振り返ると一人の少女がしゃがみ込んでいた。
長い栗色の髪。
透き通るような肌。
どこか儚げな雰囲気を持っている。
少女は地面を見つめていた。
「何してるんだ?」
思わず声を掛ける。
少女は少し驚いた顔をした。
「えっと……クローバー探し」
「クローバー?」
「うん」
少女は微笑む。
そして一本の草を見せた。
「四葉のクローバー」
「へぇ」
悠斗は少し興味を持った。
「好きなのか?」
「うん。
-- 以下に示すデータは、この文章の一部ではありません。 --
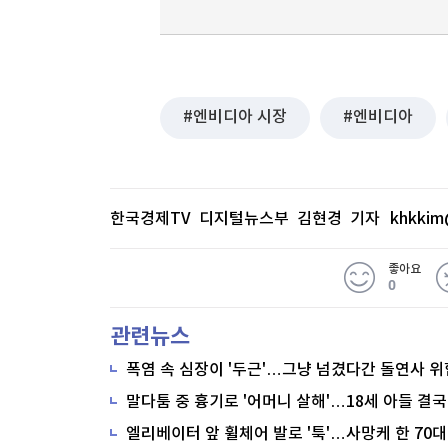
엔비디아 시장
엔비디아
한국경제TV 디지털뉴스부 김현경 기자
khkkim
좋아요
0
관련뉴스
폭염 속 심장이 '두근'…그냥 넘겼다간 돌연사 위
말다툼 중 흉기로 '어머니 살해'…18세 아들 결국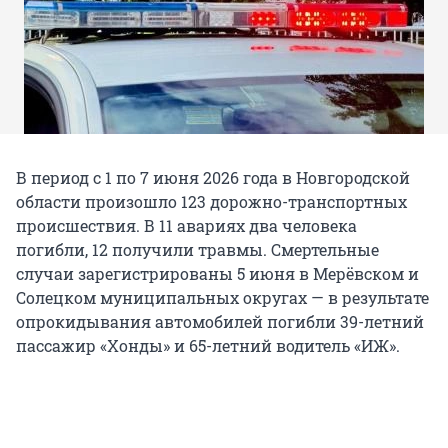
В период с 1 по 7 июня 2026 года в Новгородской
области произошло 123 дорожно-транспортных
происшествия. В 11 авариях два человека
погибли, 12 получили травмы. Смертельные
случаи зарегистрированы 5 июня в Мерёвском и
Солецком муниципальных округах — в результате
опрокидывания автомобилей погибли 39-летний
пассажир «Хонды» и 65-летний водитель «ИЖ».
小さい頃から」
少女は照れたように笑う。
「四葉のクローバーを見つけると幸せになれるって言うでしょ?」
「言うな」
「だから探してるの」
なんだか不思議な子だった。
だが嫌な感じはしない。
むしろ話しやすい。
「見つかった?」
「まだ」
少女は肩を落とした。
「今日はダメかも」
その時だった。
悠斗の目に何かが映る。
足元。
草むら。
「ん?」
しゃがみ込む。
そして一本摘み上げた。
「これじゃないか?」
「え?」
少女が目を見開く。
そこには確かに――
四枚の葉。
四葉のクローバーだった。
「うそ……!」
少女は立ち上がる。
「本当に四葉だ!」
顔いっぱいに笑顔が広がる。
その笑顔は桜よりも綺麗だった。
「すごい!」
「たまたまだよ」
「ありがとう!」
少女は大切そうに受け取った。
「私は白石四葉」
「え?」
悠斗は驚く。
「名前も四葉なのか」
「そうなの」
四葉は恥ずかしそうに笑った。
「だから余計に好きなんだ」
「なるほど」
「君は?」
「藤崎悠斗」
「悠斗くん」
初めて名前を呼ばれた。
不思議と胸が少しだけ高鳴る。
「また会えるかな?」
四葉が尋ねた。
「同じ学校なんだから会えるだろ」
「そっか」
四葉は嬉しそうだった。
チャイムが鳴る。
昼休み終了。
「じゃあまたね!」
四葉は手を振りながら去っていく。
悠斗も軽く手を振り返した。
だがその背中を見ながら思う。
――また会いたい。
そう自然に思っている自分に気付いていた。
◇
放課後。
悠斗は教室で帰り支度をしていた。
すると美咲がやってくる。
「誰?」
「何が?」
「昼休みに話してた女の子!」
「見てたのか」
「見えるもん」
美咲は頬を膨らませる。
「可愛かった」
「そうか?」
「可愛かった!」
なぜか力強い。
「名前は?」
「白石四葉」
「へぇ」
美咲は少し考え込む。
「ライバル出現かな」
「何のだよ」
「なんでもない」
ニヤニヤ笑う。
悠斗は意味が分からなかった。
◇
帰り道。
夕日が街をオレンジ色に染めていた。
美咲と並んで歩く。
いつもの道。
いつもの景色。
だけど今日は少し違う気がした。
四葉との出会い。
新しいクラス。
新しい毎日。
高校生活は始まったばかりだ。
そして悠斗はまだ知らない。
この出会いが未来を大きく変えていくことを。
四葉のクローバーが結んだ小さな縁。
それはやがて――
友情と恋が交差する物語へと繋がっていく。
春風は優しく吹いていた。
まるで新しい物語の始まりを祝福するように。